Since the arbitration clauses lock consumers out of courts, does this mean the way to kill them is to have massive numbers of people force them into arbitration?

After all, class-action lawsuits are designed to enrich lawyers, give the common people a few crumbs in exchange and prevent companies and courts from being overwhelmed by innumerable, identical lawsuits.

If they don’t want to use the court system, then let’s hoist them by their own petard.

Tanner Andrews (profile) says:

Re: arbitration is an unnecessary evil

have massive numbers of people force them into arbitration?

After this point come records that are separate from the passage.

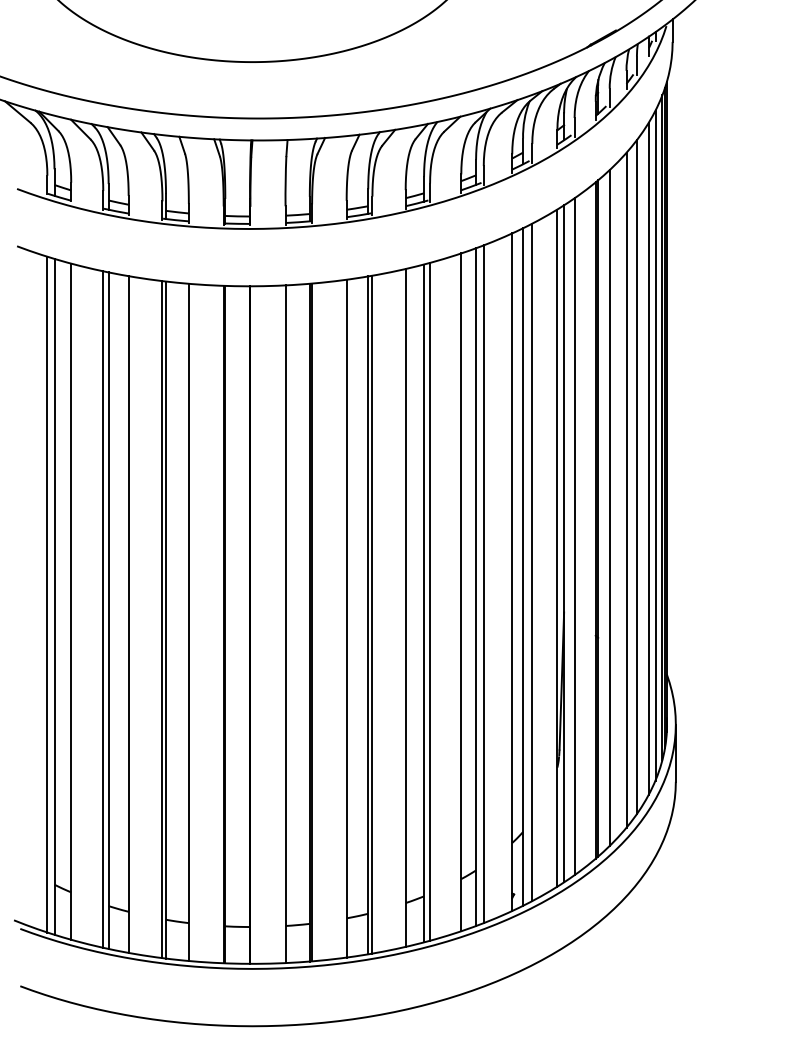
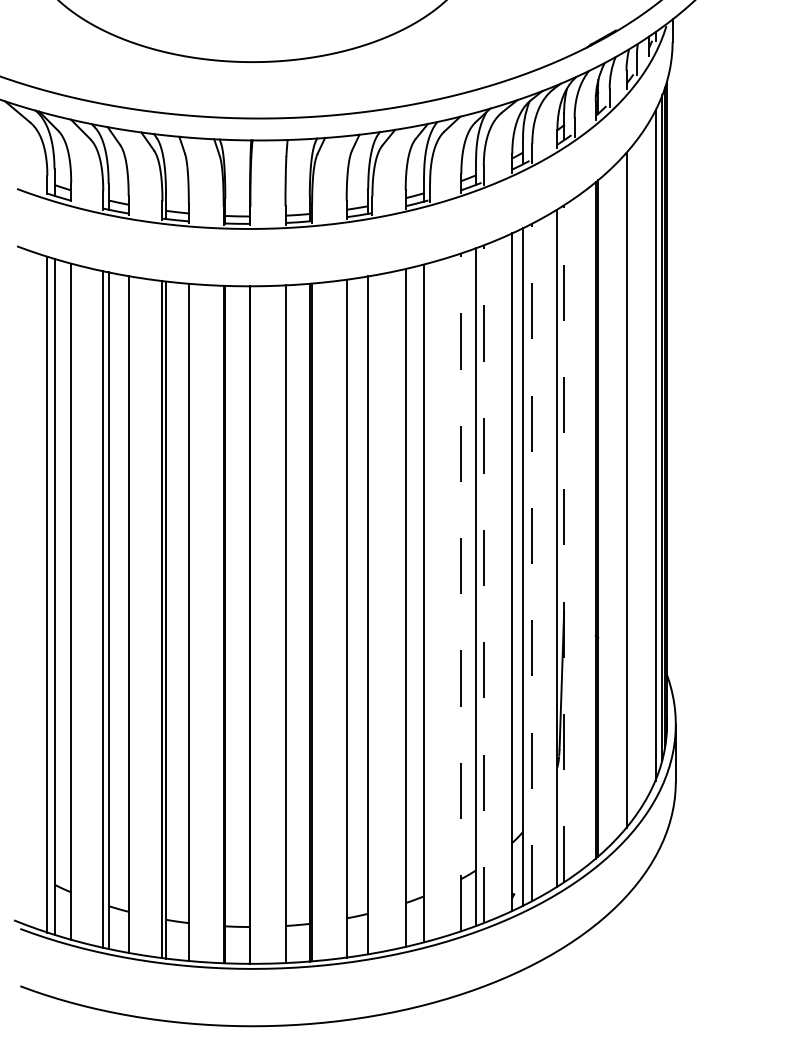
line at (648, 458): present -> none
line at (636, 477): present -> none
line at (609, 507): present -> none
line at (574, 536): present -> none
line at (564, 543): solid -> dashed
line at (532, 562): solid -> dashed
line at (483, 584): solid -> dashed
line at (461, 592): solid -> dashed
line at (430, 601): present -> none
line at (372, 614): present -> none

Normally,the arbitration firms are expected to be sensitive to the needs and desires of the ``frequent flyers”, which is to say, the companies using mandatory arbitration provisions.

Sometimes this can backfire. Doordash was faced with thousands of individual arbitrations and was not pleased. Turbo-tax likewise was not eager to pay ~40000 arbitrations at $3200 each. I am not sure Amazon would have wanted to defend ~75000 arbitrations or pay the arbitration fees for them. Google certainly did not want to deal with 69507 individual arbitrations, either.

It takes a large firm and some support effort to do it, because of the challenge of managing thousands of very similar but not identical cases, but for some firms it is worthwhile. With some appropriate forms drafting, it may even be easier than doing a class action.

The big business lobby (a/k/a US Chamber of Commerce) are squealing about this, though not always with full candor.